### Work instructions:
Below is a listing with pictures. Repeat exactly the lines starting at the one holding "大反差！雖然個子嬌巧，但膽量大、穩定性好，也因此，在《全明星運動" and going on through the one holding "хорошую амортизацию и отличное сцепление с", and leave every picture out.
[Material for this exercise — start]
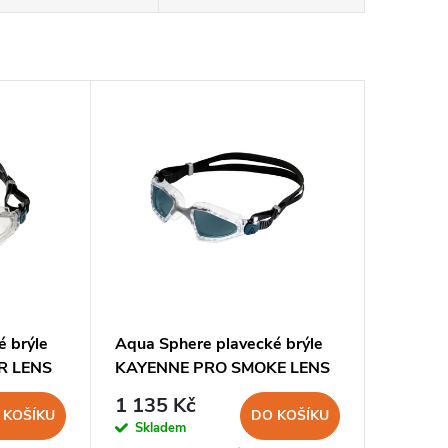
é brýle
Aqua Sphere plavecké brýle
R LENS
KAYENNE PRO SMOKE LENS
zatmavený zorník
1 135 Kč
 KOŠÍKU
DO KOŠÍKU
Skladem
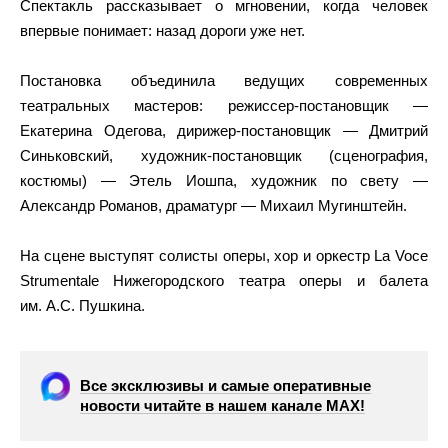
Спектакль рассказывает о мгновении, когда человек
впервые понимает: назад дороги уже нет.
Постановка объединила ведущих современных
театральных мастеров: режиссер-постановщик —
Екатерина Одегова, дирижер-постановщик — Дмитрий
Синьковский, художник-постановщик (сценография,
костюмы) — Этель Иошпа, художник по свету —
Александр Романов, драматург — Михаил Мугинштейн.
На сцене выступят солисты оперы, хор и оркестр La Voce
Strumentale Нижегородского театра оперы и балета
им. А.С. Пушкина.
Все эксклюзивы и самые оперативные
новости читайте в нашем канале МАХ!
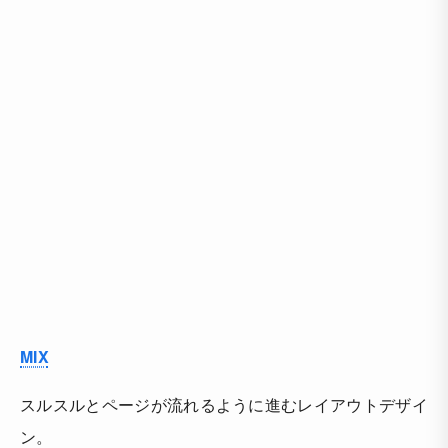
MIX
スルスルとページが流れるように進むレイアウトデザイ
ン。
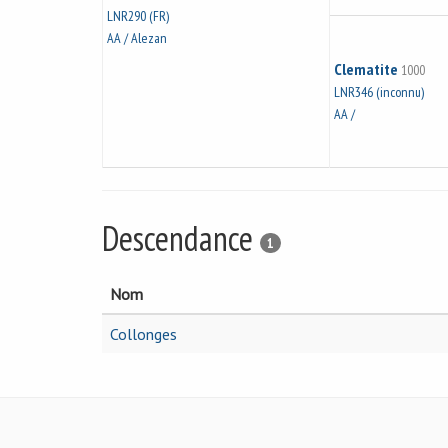
LNR290 (FR)
AA / Alezan
Clematite
1000
LNR346 (inconnu)
AA /
Descendance
1
Nom
Collonges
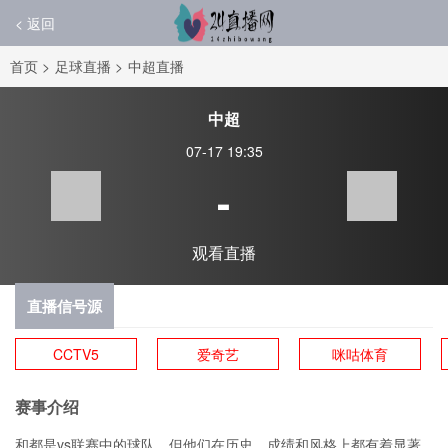
< 返回
首页
>
足球直播
>
中超直播
中超
07-17 19:35
-
观看直播
直播信号源
CCTV5
爱奇艺
咪咕体育
赛事介绍
和都是vs联赛中的球队，但他们在历史、成绩和风格上都有着显著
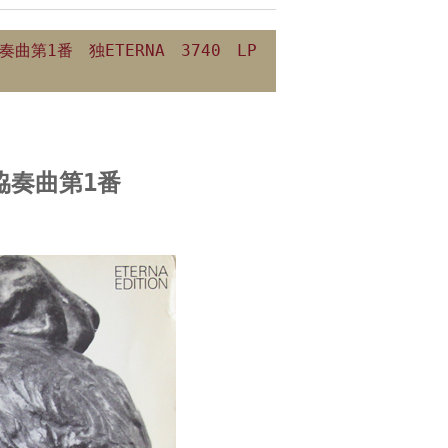
第1番 独ETERNA 3740 LP
協奏曲第1番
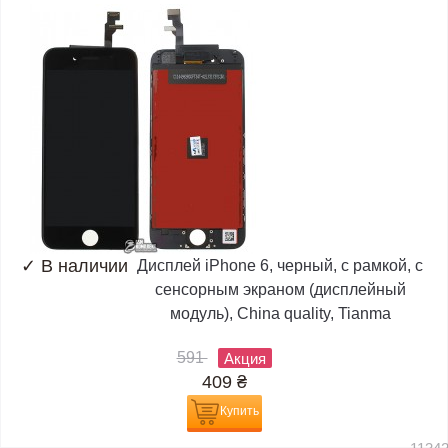
✓
В наличии
Дисплей iPhone 6, черный, с рамкой, с
сенсорным экраном (дисплейный
модуль), China quality, Tianma
591
Акция
409
₴
Купить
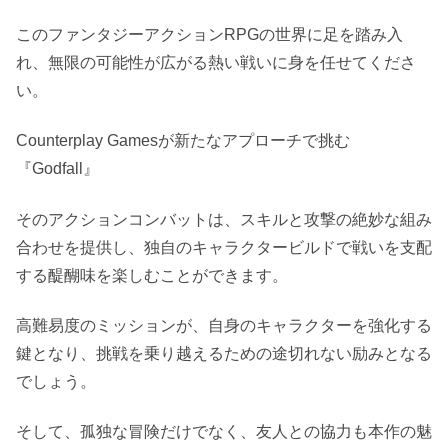
このファンタジーアクションRPGの世界に足を踏み入
れ、無限の可能性が広がる熱い戦いに身を任せてくださ
い。
Counterplay Gamesが新たなアプローチで挑む
『Godfall』
そのアクションコンバットは、スキルと攻撃の絶妙な組み
合わせを提供し、独自のキャラクタービルドで戦いを支配
する醍醐味を楽しむことができます。
高難易度のミッションが、自身のキャラクターを強化する
鍵となり、挑戦を乗り越えるための途切れない励みとなる
でしょう。
そして、孤独な冒険だけでなく、友人との協力も本作の魅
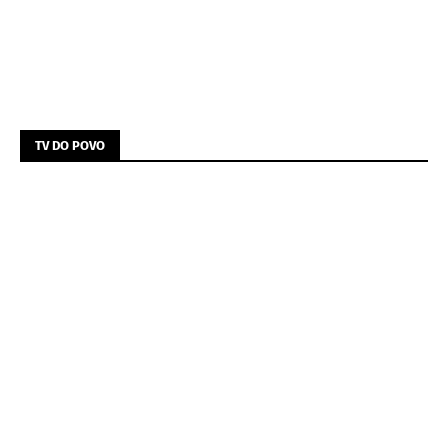
TV DO POVO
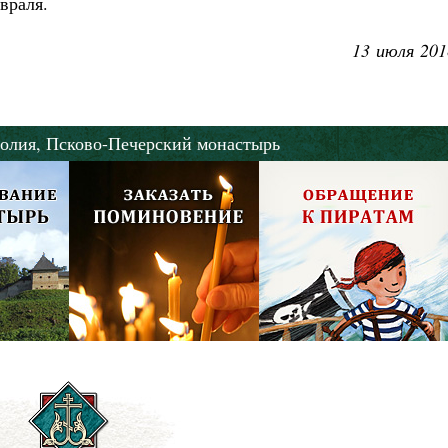
враля
.
13 июля 201
олия,
Псково-Печерский монастырь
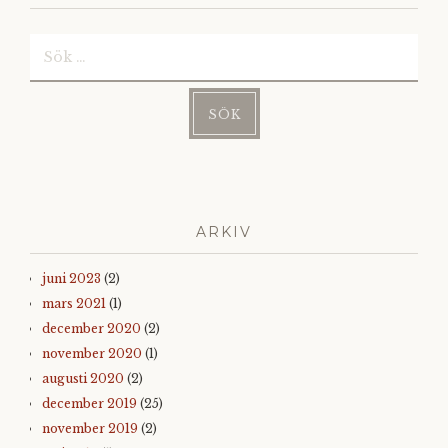
Sök
efter:
ARKIV
juni 2023
(2)
mars 2021
(1)
december 2020
(2)
november 2020
(1)
augusti 2020
(2)
december 2019
(25)
november 2019
(2)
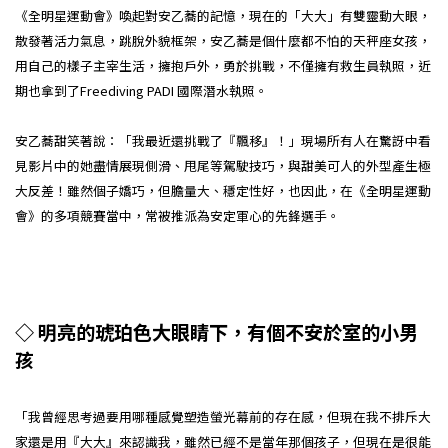
《全明星運動會》喚起對安乙蕎的記憶，現在的「大大」有雙靈動大眼，
散發著活力氣息，跳脫外貌框架，安乙蕎是個什麼都不怕的天秤座女孩，
用自己的樣子主宰生活，擁抱戶外，勇於挑戰，不僅擁有救生員執照，近
期也拿到了Freediving PADI 國際潛水執照。
安乙蕎甜笑著說：「我最近還挑戰了『飄移』！」現場所有人在驚訝中看
見影片中的她盡情展現側滑、甩尾等駕駛技巧，與甜美可人的外型產生極
大反差！雖然個子嬌巧，但膽量大、穩定性好，也因此，在《全明星運動
會》的多項競賽當中，常被推派為安定軍心的先鋒選手。
◇ 明亮的琥珀色大眼睛下，有個不安於室的小男
孩
「我曾經思考過要用哪種感覺塑造螢光幕前的存在感，但現在我不排斥大
家還是用『大大』來認識我，雖然已經不是當年那個孩子，但現在是很能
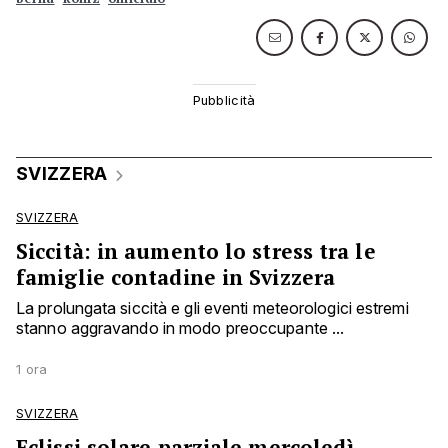
SVIZZERA
SVIZZERA
Siccità: in aumento lo stress tra le
famiglie contadine in Svizzera
La prolungata siccità e gli eventi meteorologici estremi
stanno aggravando in modo preoccupante ...
1 ora
SVIZZERA
Eclissi solare parziale mercoledì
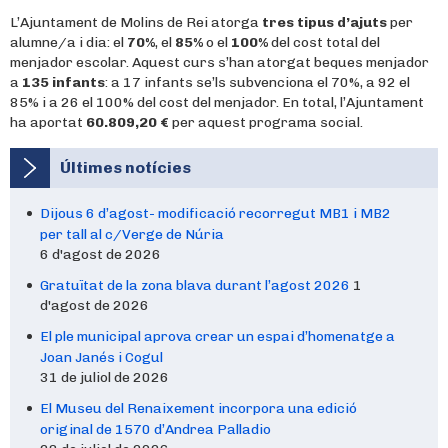
L’Ajuntament de Molins de Rei atorga
tres tipus d’ajuts
per
alumne/a i dia: el
70%
, el
85%
o el
100%
del cost total del
menjador escolar. Aquest curs s’han atorgat beques menjador
a
135 infants
: a 17 infants se’ls subvenciona el 70%, a 92 el
85% i a 26 el 100% del cost del menjador. En total, l’Ajuntament
ha aportat
60.809,20 €
per aquest programa social.
Últimes notícies
Dijous 6 d’agost- modificació recorregut MB1 i MB2
per tall al c/Verge de Núria
6 d'agost de 2026
Gratuïtat de la zona blava durant l’agost 2026
1
d'agost de 2026
El ple municipal aprova crear un espai d’homenatge a
Joan Janés i Cogul
31 de juliol de 2026
El Museu del Renaixement incorpora una edició
original de 1570 d’Andrea Palladio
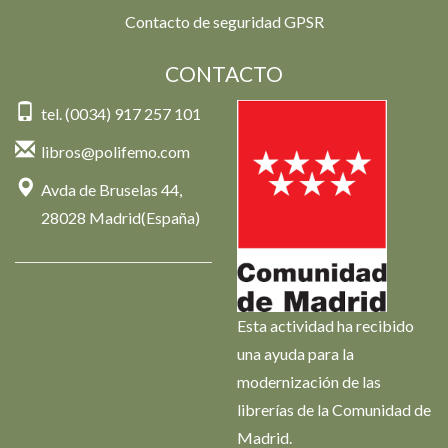
Contacto de seguridad GPSR
CONTACTO
tel. (0034) 917 257 101
libros@polifemo.com
Avda de Bruselas 44,
28028 Madrid(España)
Esta actividad ha recibido
una ayuda para la
modernización de las
librerías de la Comunidad de
Madrid.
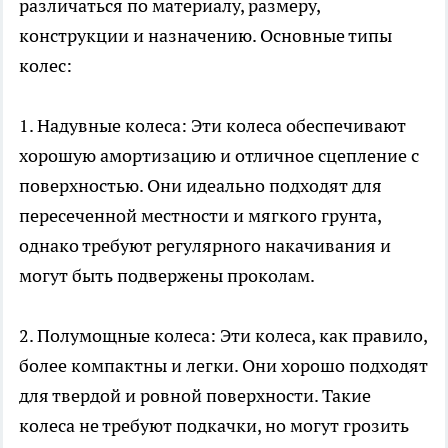
различаться по материалу, размеру,
конструкции и назначению. Основные типы
колес:
1. Надувные колеса: Эти колеса обеспечивают
хорошую амортизацию и отличное сцепление с
поверхностью. Они идеально подходят для
пересеченной местности и мягкого грунта,
однако требуют регулярного накачивания и
могут быть подвержены проколам.
2. Полумощные колеса: Эти колеса, как правило,
более компактны и легки. Они хорошо подходят
для твердой и ровной поверхности. Такие
колеса не требуют подкачки, но могут грозить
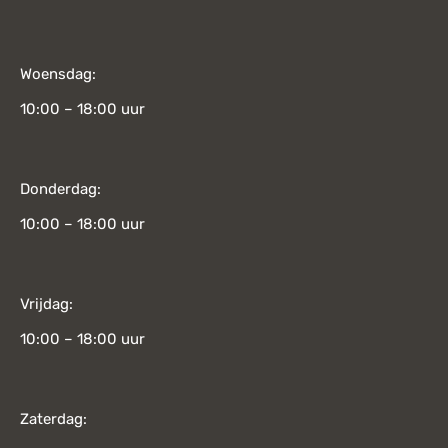
Woensdag:
10:00 – 18:00 uur
Donderdag:
10:00 – 18:00 uur
Vrijdag:
10:00 – 18:00 uur
Zaterdag:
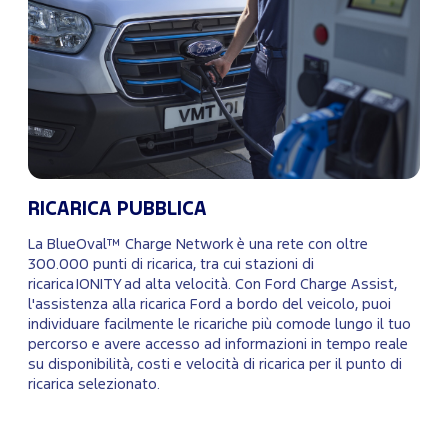
RICARICA PUBBLICA
La BlueOval™ Charge Network è una rete con oltre
300.000 punti di ricarica, tra cui stazioni di
ricarica IONITY ad alta velocità. Con Ford Charge Assist,
l'assistenza alla ricarica Ford a bordo del veicolo, puoi
individuare facilmente le ricariche più comode lungo il tuo
percorso e avere accesso ad informazioni in tempo reale
su disponibilità, costi e velocità di ricarica per il punto di
ricarica selezionato.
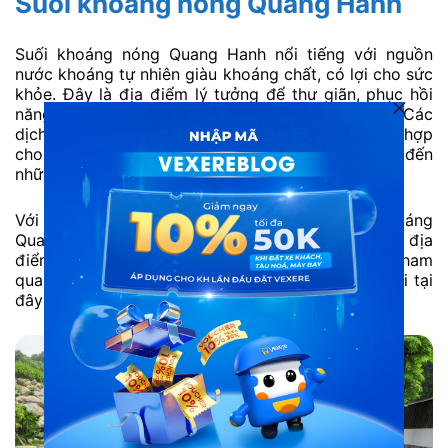
Suối khoảng nóng Quang Hanh
Suối khoáng nóng Quang Hanh nổi tiếng với nguồn
nước khoáng tự nhiên giàu khoáng chất, có lợi cho sức
khỏe. Đây là địa điểm lý tưởng để thư giãn, phục hồi
năng lượng sau những ngày làm việc căng thẳng. Các
dịch vụ tắm khoáng, spa được đầu tư bài bản. Phù hợp
cho nhiều đối tượng du khách từ người đi làm đến
những gai đình có trẻ em, người lớn tuổi.
Với những ai quan tâm đến nghỉ dưỡng, suối khoáng
Quang Hanh là điểm đến đáng chú ý khi tìm hiểu địa
điểm du lịch Cẩm Phả. Nhiều du khách kết hợp tham
quan các điểm lân cận và dành thời gian nghỉ ngơi tại
đây trong hành trình khám phá Quảng Ninh.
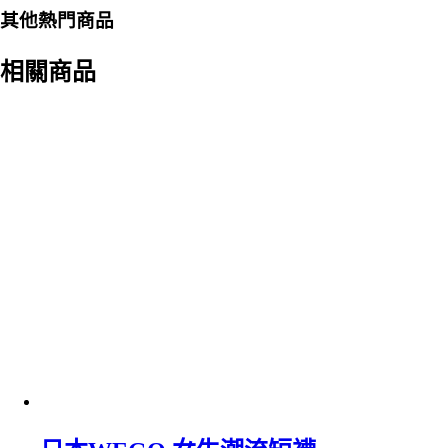
其他熱門商品
相關商品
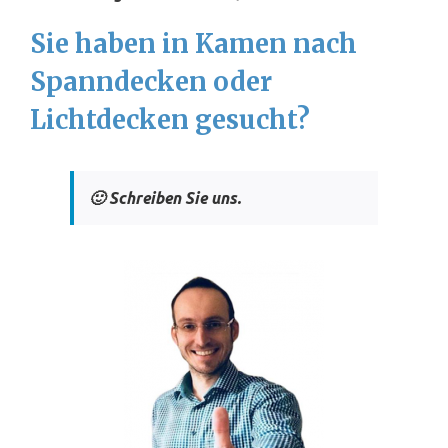
Sie haben in Kamen nach
Spanndecken oder
Lichtdecken gesucht?
🙂 Schreiben Sie uns.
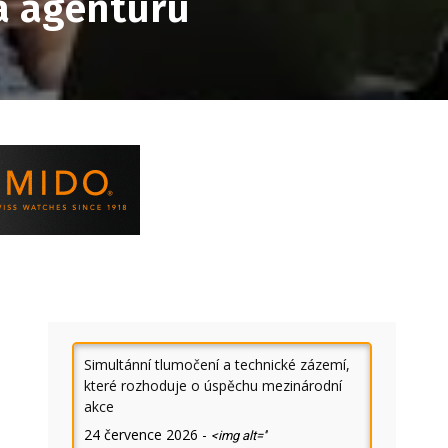
 a agenturu
Simultánní tlumočení a technické zázemí,
které rozhoduje o úspěchu mezinárodní
akce
24 července 2026
-
<img alt=''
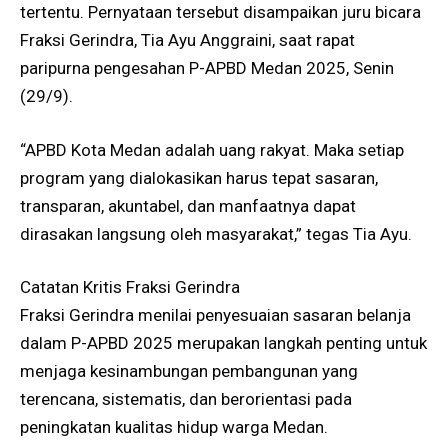
tertentu. Pernyataan tersebut disampaikan juru bicara
Fraksi Gerindra, Tia Ayu Anggraini, saat rapat
paripurna pengesahan P-APBD Medan 2025, Senin
(29/9).
“APBD Kota Medan adalah uang rakyat. Maka setiap
program yang dialokasikan harus tepat sasaran,
transparan, akuntabel, dan manfaatnya dapat
dirasakan langsung oleh masyarakat,” tegas Tia Ayu.
Catatan Kritis Fraksi Gerindra
Fraksi Gerindra menilai penyesuaian sasaran belanja
dalam P-APBD 2025 merupakan langkah penting untuk
menjaga kesinambungan pembangunan yang
terencana, sistematis, dan berorientasi pada
peningkatan kualitas hidup warga Medan.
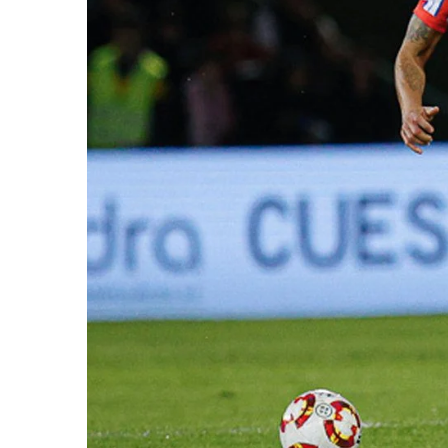
RCD 
Sevil
Villa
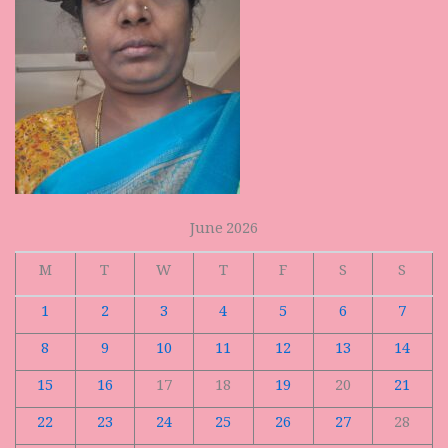
June 2026
M
T
W
T
F
S
S
1
2
3
4
5
6
7
8
9
10
11
12
13
14
15
16
17
18
19
20
21
22
23
24
25
26
27
28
[Material for this exercise — finish]
### Answer below:
大反差！雖然個子嬌巧，但膽量大、穩定性好，也因此，在《全明星運動
會》的多項競賽當中，常被推派為安定軍心的先鋒選手。
◇ 明亮的琥珀色大眼睛下，有個不安於室的小男
孩
「我曾經思考過要用哪種感覺塑造螢光幕前的存在感，但現在我不排斥大
家還是用『大大』來認識我，雖然已經不是當年那個孩子，但現在是很能
SVIZZERA
SVIZZERA
Siccità: in aumento lo stress tra le
famiglie contadine in Svizzera
La prolungata siccità e gli eventi meteorologici estremi
stanno aggravando in modo preoccupante ...
1 ora
SVIZZERA
Eclissi solare parziale mercoledì
L’Ajuntament de Molins de Rei atorga
tres tipus d’ajuts
per
alumne/a i dia: el
70%
, el
85%
o el
100%
del cost total del
menjador escolar. Aquest curs s’han atorgat beques menjador
a
135 infants
: a 17 infants se’ls subvenciona el 70%, a 92 el
85% i a 26 el 100% del cost del menjador. En total, l’Ajuntament
ha aportat
60.809,20 €
per aquest programa social.
Últimes notícies
Dijous 6 d’agost- modificació recorregut MB1 i MB2
per tall al c/Verge de Núria
6 d'agost de 2026
Gratuïtat de la zona blava durant l’agost 2026
1
d'agost de 2026
El ple municipal aprova crear un espai d’homenatge a
Joan Janés i Cogul
31 de juliol de 2026
El Museu del Renaixement incorpora una edició
original de 1570 d’Andrea Palladio
Contacto de seguridad GPSR
CONTACTO
tel. (0034) 917 257 101
libros@polifemo.com
Avda de Bruselas 44,
28028 Madrid(España)
Esta actividad ha recibido
una ayuda para la
modernización de las
librerías de la Comunidad de
Madrid.
различаться по материалу, размеру,
конструкции и назначению. Основные типы
колес:
1. Надувные колеса: Эти колеса обеспечивают
хорошую амортизацию и отличное сцепление с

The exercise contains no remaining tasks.